Saturday, November 9, 2019

Coyotes and crickets

  Saturday late afternoon I went to the Southwest Gate of the Woods to enjoy a walk. I took a small bow saw with the intention of clearing a few hanging Ampelopsis raccoon grape vines and small trees fallen across the trail. I walked the South Boundary trail and enjoyed the peaceful silence. A mile north, football fans, perhaps 80,000, gathered for a night game with Iowa.
  It was a mild late afternoon. I disturbed one white-tailed buck, north of the big bur oaks. He snorted in alarm, flashed his white tail and trotted north deeper into the Woods where tree crickets were singing. This will likely be the end of the cricket season, and the end of the lives of this generation. Another warm day Sunday with a forecast high of 71 F, then a cold front from Siberia arrives Monday night, with a forecast low of 19 F. The sudden drop may kill the late season songsters.
 Clearing a few logs and vines I walked east, and then north to cross at Beaver Dam. At the southern base of the old dune I remembered my close encounter with a barred owl. I have not heard any barred owls in the Woods in the past few weeks. I wonder if they have moved to different woods.
  I stopped by the patch of bittersweet I had been battling and thought I could still see green leaves up in the canopy, but in the low light it was impossible to be sure.

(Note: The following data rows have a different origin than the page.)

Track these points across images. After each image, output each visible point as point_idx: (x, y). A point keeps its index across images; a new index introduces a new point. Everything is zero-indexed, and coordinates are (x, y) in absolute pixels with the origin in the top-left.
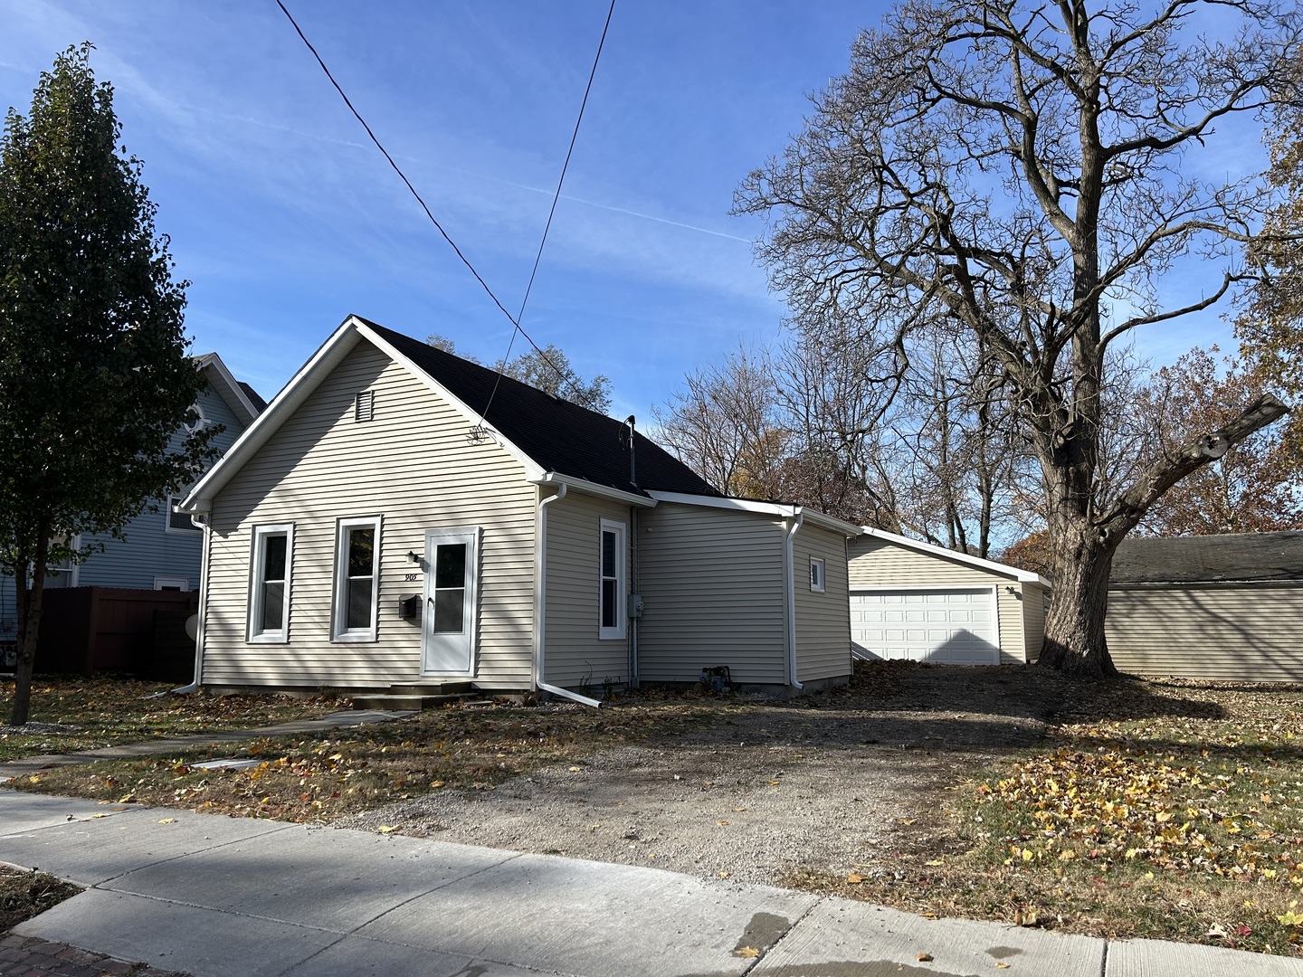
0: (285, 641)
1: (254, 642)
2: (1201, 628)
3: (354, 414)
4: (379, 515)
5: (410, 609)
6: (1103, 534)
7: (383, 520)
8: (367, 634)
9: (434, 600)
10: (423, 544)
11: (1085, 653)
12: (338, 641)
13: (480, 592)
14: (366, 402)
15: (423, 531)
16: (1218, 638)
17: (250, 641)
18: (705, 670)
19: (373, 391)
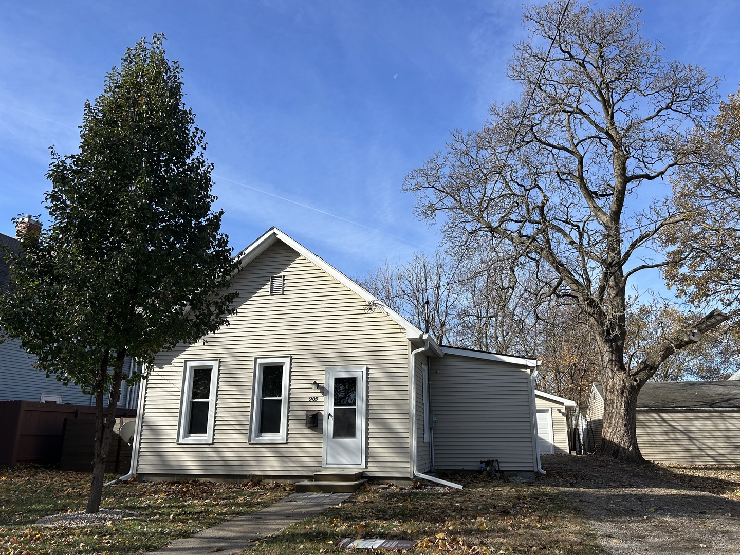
0: (211, 442)
1: (183, 443)
2: (666, 434)
3: (269, 290)
4: (289, 357)
5: (314, 421)
6: (636, 381)
7: (291, 360)
8: (280, 437)
9: (333, 415)
10: (323, 377)
11: (630, 449)
12: (255, 442)
13: (367, 410)
14: (278, 283)
15: (324, 368)
16: (676, 439)
17: (180, 442)
18: (481, 462)
19: (284, 276)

I puzzled again over the remarkable flush of new fresh green leaves of scattered red elms and box elder in the under story south of the East West trail. What could be going on there? If we hit 19 F Monday night I imagine these leaves will all die and be left hanging black on the trees.

   At Elm Bridge there was still a good wide channel of water backed up to Island Crossing. This evening it was still. By Tuesday it will be iced over and I wondered if it would be thick and strong enough to walk or skate on - probably not. I enjoyed a moment there at 5:40 PM watching the full moon rising in the eastern sky. The sun had set, leaving a golden gloaming of all the western horizon through the branches of the trees.
  As I turned to make my way back across the Woods I heard a lone coyote howl off in the distance, probably south along Jenkins Rd. Silence followed for two or three minutes then it was answered by a chorus of other coyotes joined in singing their up and down calliope of sound.
  Nice farewell to the Woods for the evening.